MATERIAL FOR THIS EXERCISE START

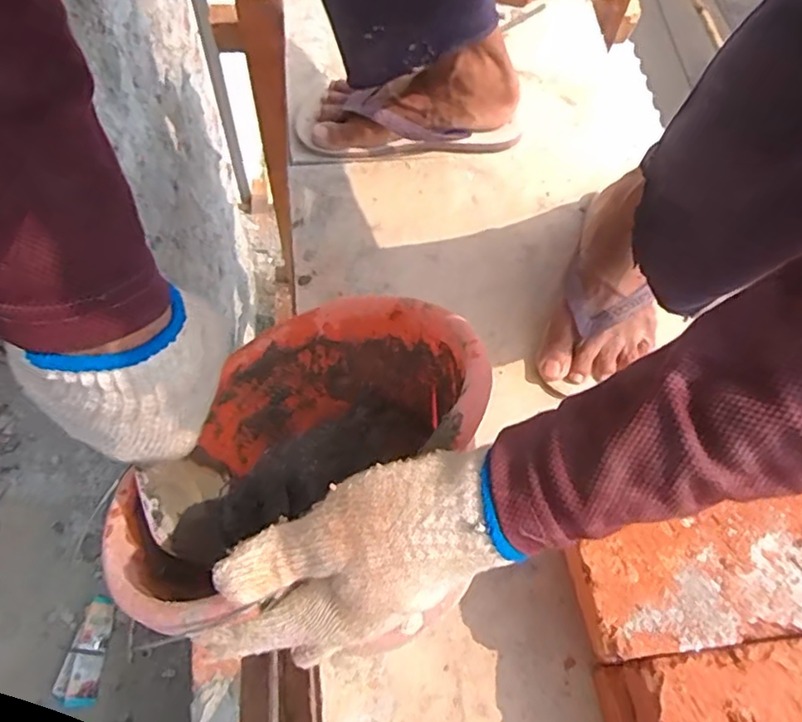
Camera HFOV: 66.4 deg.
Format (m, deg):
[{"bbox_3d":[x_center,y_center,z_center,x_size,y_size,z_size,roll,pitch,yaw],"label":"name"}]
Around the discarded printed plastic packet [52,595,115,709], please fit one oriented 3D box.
[{"bbox_3d":[-0.761,0.699,1.479,0.091,0.012,0.239,11,63,-18],"label":"discarded printed plastic packet"}]

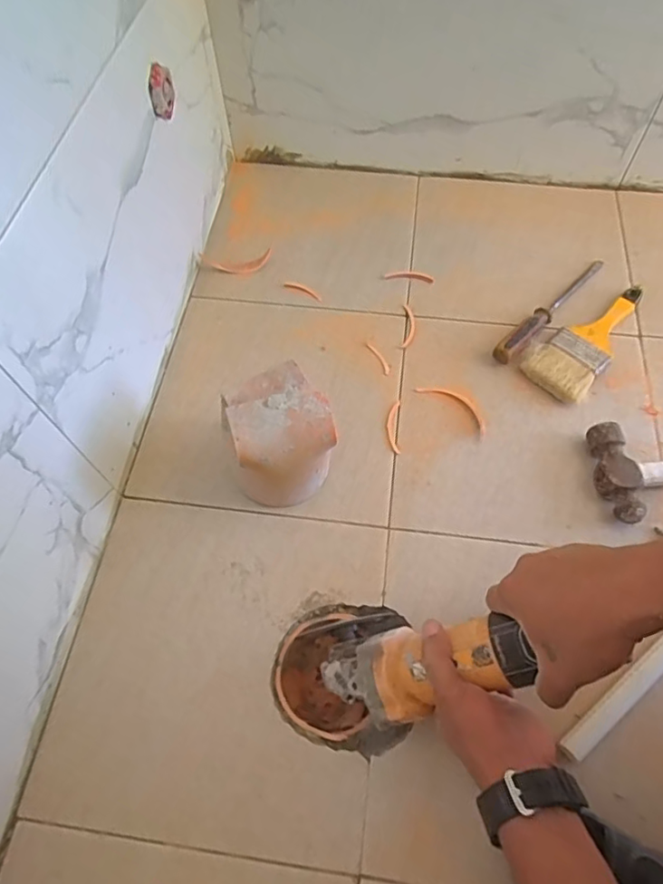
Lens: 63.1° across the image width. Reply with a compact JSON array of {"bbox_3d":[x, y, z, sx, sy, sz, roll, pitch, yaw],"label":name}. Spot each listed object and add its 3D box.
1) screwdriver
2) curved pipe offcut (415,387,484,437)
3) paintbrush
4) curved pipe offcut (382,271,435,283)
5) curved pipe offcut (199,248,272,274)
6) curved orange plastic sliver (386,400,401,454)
[{"bbox_3d":[0.290,-0.181,0.713,0.026,0.036,0.243,38,69,21],"label":"screwdriver"},{"bbox_3d":[0.151,-0.047,0.654,0.098,0.004,0.030,39,69,21],"label":"curved pipe offcut"},{"bbox_3d":[0.332,-0.132,0.692,0.206,0.024,0.080,-41,67,-18],"label":"paintbrush"},{"bbox_3d":[0.110,-0.234,0.763,0.070,0.007,0.015,8,62,7],"label":"curved pipe offcut"},{"bbox_3d":[-0.133,-0.252,0.758,0.097,0.015,0.033,-4,61,0],"label":"curved pipe offcut"},{"bbox_3d":[0.074,-0.020,0.643,0.017,0.004,0.071,1,61,3],"label":"curved orange plastic sliver"}]

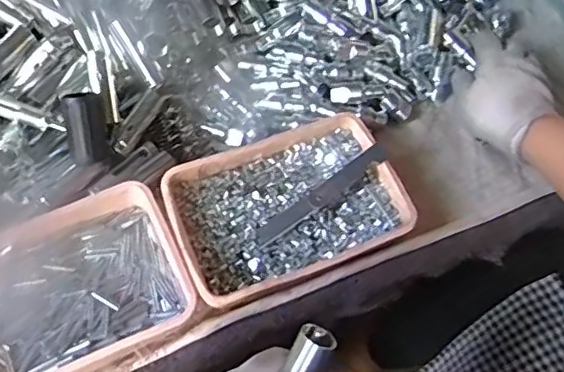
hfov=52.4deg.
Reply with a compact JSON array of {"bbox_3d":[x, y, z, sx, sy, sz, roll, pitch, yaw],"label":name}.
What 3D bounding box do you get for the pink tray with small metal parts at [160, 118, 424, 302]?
[{"bbox_3d":[0.004,0.016,0.518,0.200,0.031,0.135,-20,64,-13],"label":"pink tray with small metal parts"}]

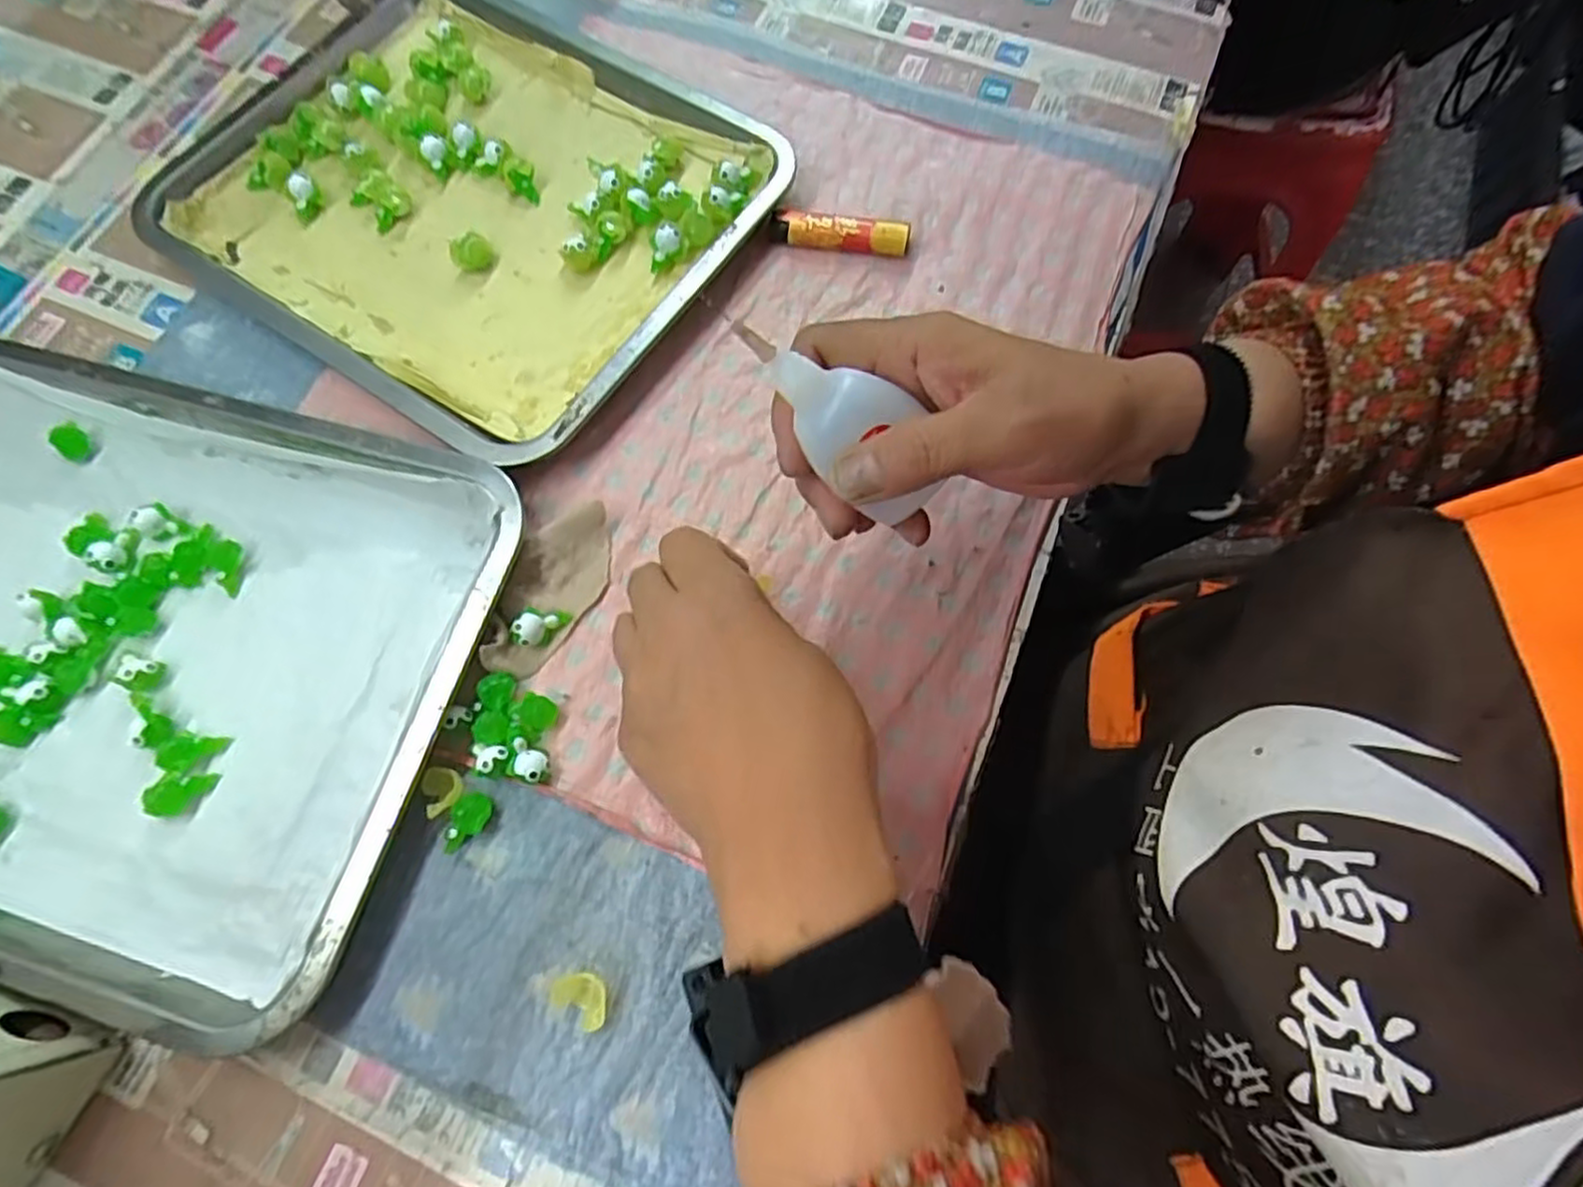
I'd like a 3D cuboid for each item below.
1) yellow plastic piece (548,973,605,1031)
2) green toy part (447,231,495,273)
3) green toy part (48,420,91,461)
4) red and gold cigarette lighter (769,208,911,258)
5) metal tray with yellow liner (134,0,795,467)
[{"bbox_3d":[-0.084,0.163,0.297,0.025,0.008,0.017,34,75,11],"label":"yellow plastic piece"},{"bbox_3d":[-0.181,-0.193,0.417,0.022,0.015,0.016,-28,73,-8],"label":"green toy part"},{"bbox_3d":[-0.371,-0.079,0.379,0.013,0.011,0.016,30,74,10],"label":"green toy part"},{"bbox_3d":[0.027,-0.204,0.417,0.077,0.015,0.017,9,72,3],"label":"red and gold cigarette lighter"},{"bbox_3d":[-0.186,-0.233,0.425,0.310,0.025,0.253,32,74,11],"label":"metal tray with yellow liner"}]

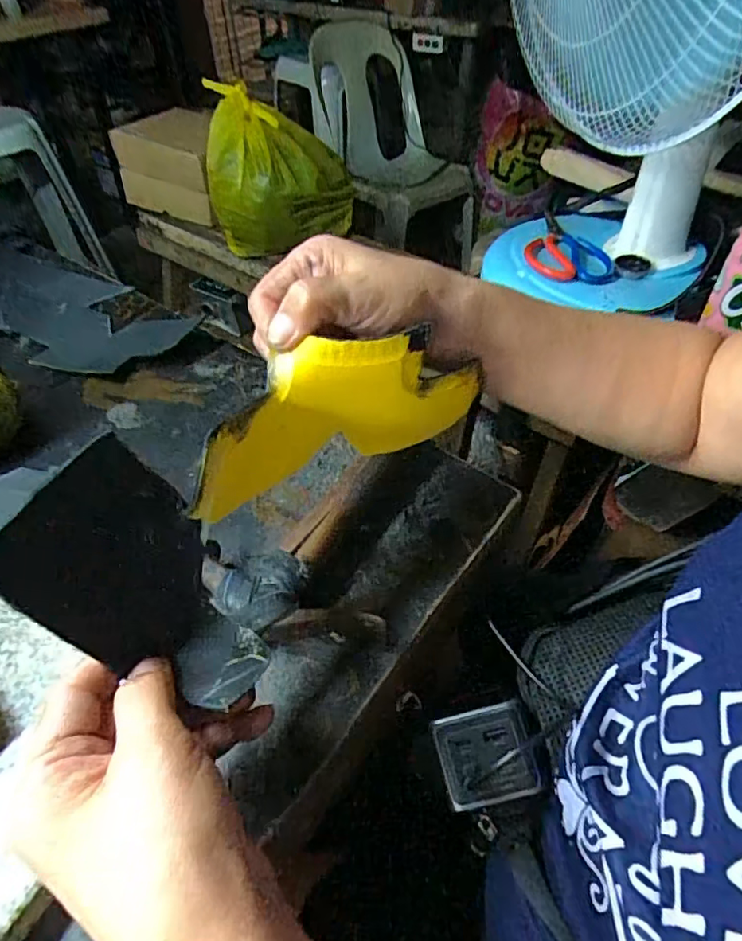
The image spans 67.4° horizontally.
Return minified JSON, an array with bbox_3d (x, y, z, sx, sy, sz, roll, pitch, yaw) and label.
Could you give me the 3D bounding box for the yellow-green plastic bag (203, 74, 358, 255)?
[{"bbox_3d":[-0.176,-0.587,1.113,0.276,0.254,0.192,-5,48,-4],"label":"yellow-green plastic bag"}]

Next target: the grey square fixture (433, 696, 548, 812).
[{"bbox_3d":[0.063,0.151,0.298,0.052,0.005,0.045,-17,71,3],"label":"grey square fixture"}]

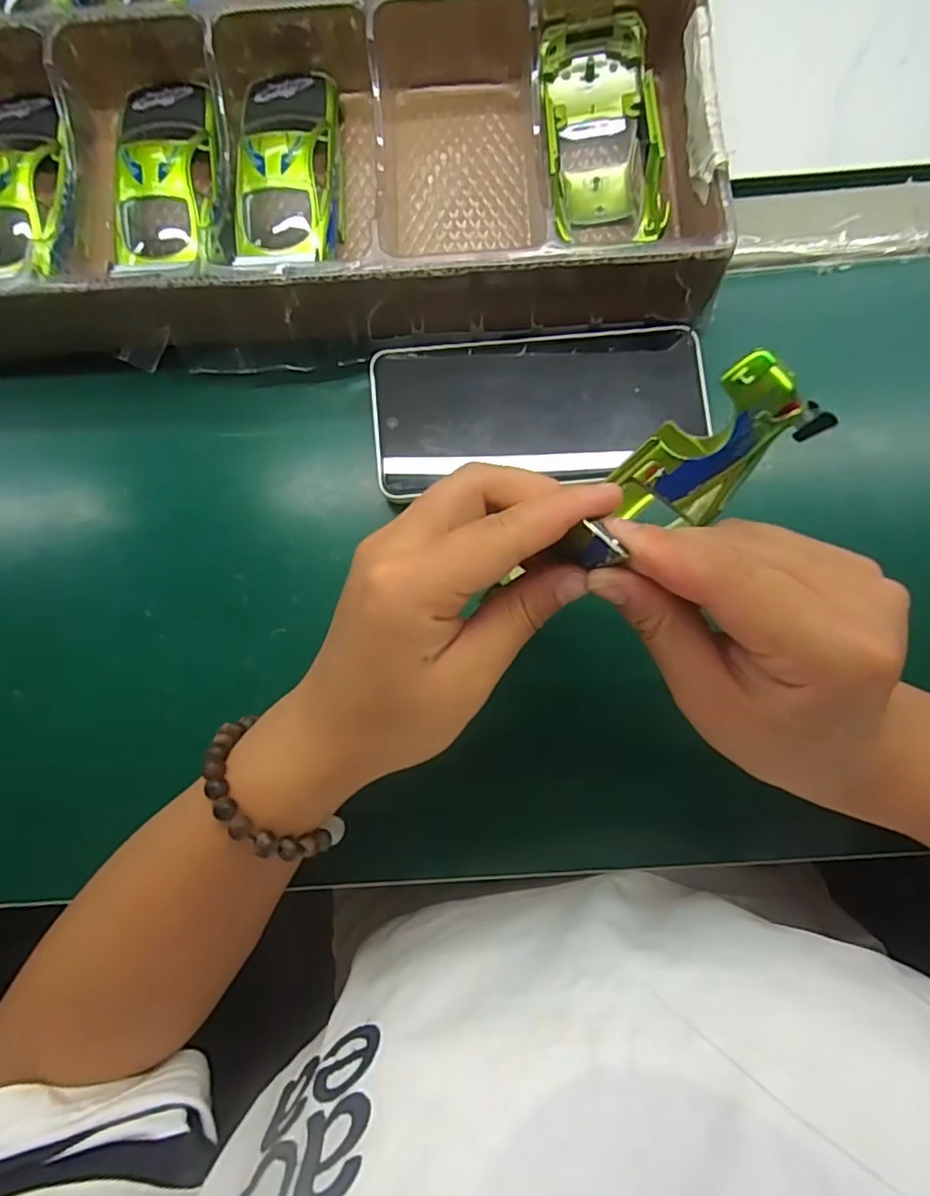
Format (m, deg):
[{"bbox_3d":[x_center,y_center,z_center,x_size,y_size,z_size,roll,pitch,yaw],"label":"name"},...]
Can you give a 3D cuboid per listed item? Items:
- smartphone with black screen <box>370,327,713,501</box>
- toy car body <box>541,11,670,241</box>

MATERIAL FOR THIS EXERCISE END

TASK STATEMENT → In how many lines of the records does the word "image" appear? Reply with the number only.

SOLUTION TO THIS EXERCISE → 2